By Agence France-Presse
Canadian Prime Minister Justin Trudeau will travel to China next week to bolster trade ties as North American continental trade talks fizzle.
During the December 3-7 official visit, Trudeau “will promote a progressive trade agenda and tourism initiatives,” said his office.
He will meet with government and business leaders as part of Canada’s concerted push to diversify its trade, most of which is currently with its neighbor the United States.
“A strong relationship with China is essential to creating jobs, strengthening the middle class, and growing the Canadian economy,” Trudeau said in a statement.
He said he also plans to have full and frank discussions on “issues like good governance, human rights, and the rule of law.”
The visit to China will be Trudeau’s second since he came to power two years ago, and comes as trilateral talks with the United States and Mexico to revamp the North American Free Trade Agreement appear to be headed toward a deadlock.
Canada and Mexico are staunchly opposed to US proposals for a NAFTA sunset clause, minimum US content in car parts and nixing of the pact’s trade dispute mechanism.

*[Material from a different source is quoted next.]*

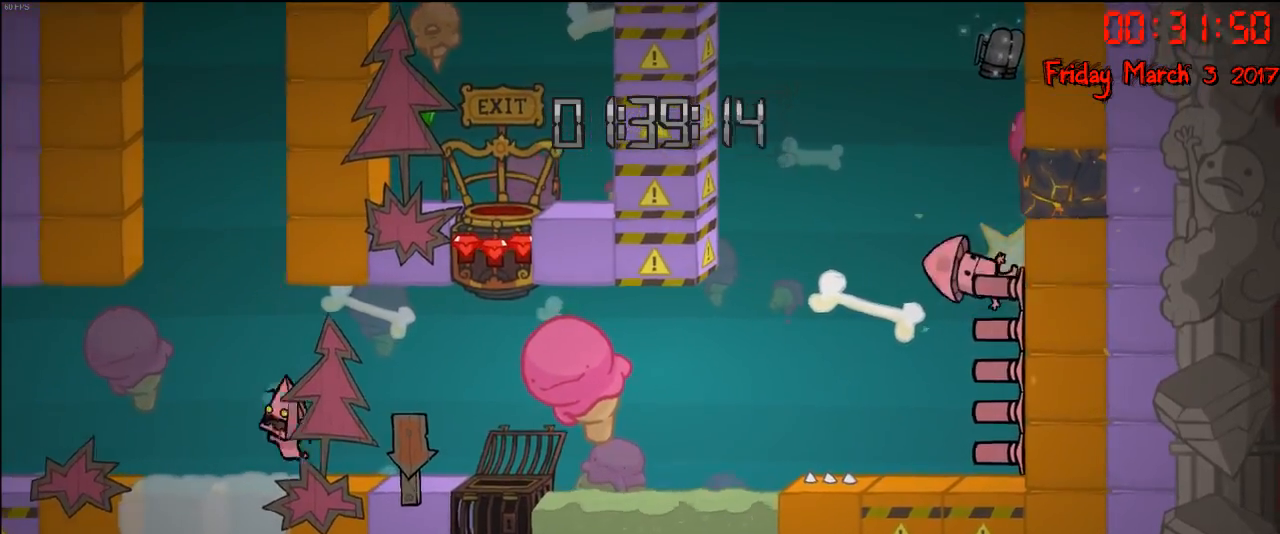
{"buttons": [], "left_stick": "left", "right_stick": "center", "events": [[117, "A", "up"]]}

The US has adopted a more protectionist tone under President Donald Trump and his “America First” policy.
Beijing, meanwhile, has openly courted increased trade with Canada, including calling for a free trade deal.
China is currently Canada’s second-largest trading partner, far behind the United States, with bilateral trade of more than Can$85 billion (US$67 billion).

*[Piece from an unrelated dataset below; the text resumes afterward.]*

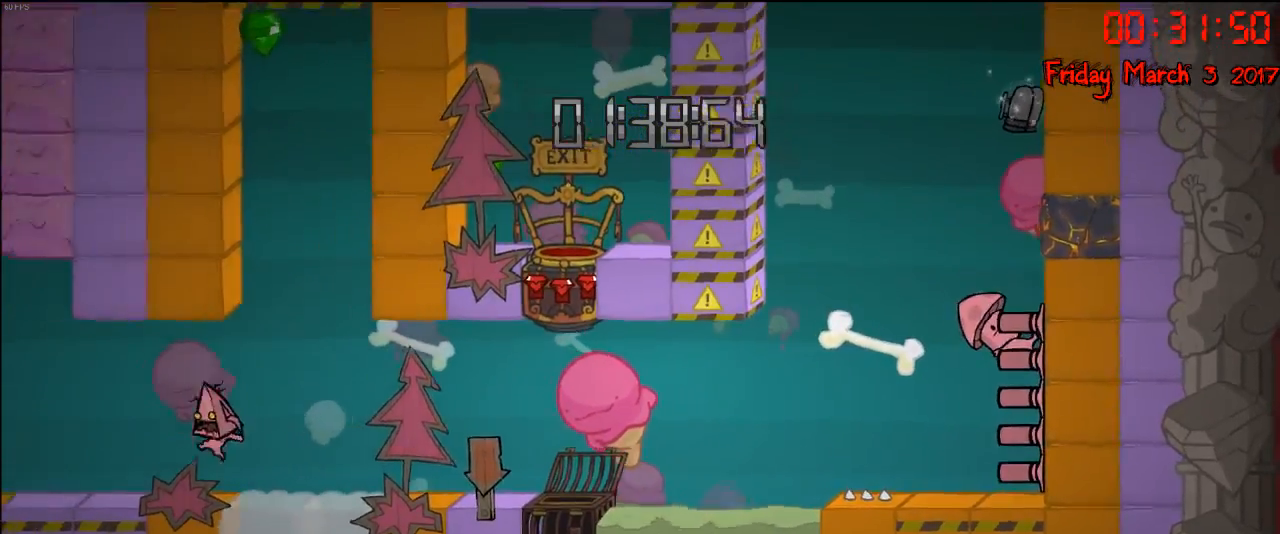
{"buttons": [], "left_stick": "center", "right_stick": "center", "events": [[250, "left_stick", "center"]]}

Last year Canada’s merchandise exports to China rose four percent over 2015, topped by agriculture and forest products, copper and iron ores, and motor vehicles.
During the visit to Beijing and Guangzhou, Trudeau will meet with his counterpart Li Keqiang, Chairman Zhang Dejiang of the Standing Committee of the National People’s Congress, and President Xi Jinping.
Chinese Premier Li traveled to Canada in September last year, when the two sides agreed to double bilateral commerce by 2025.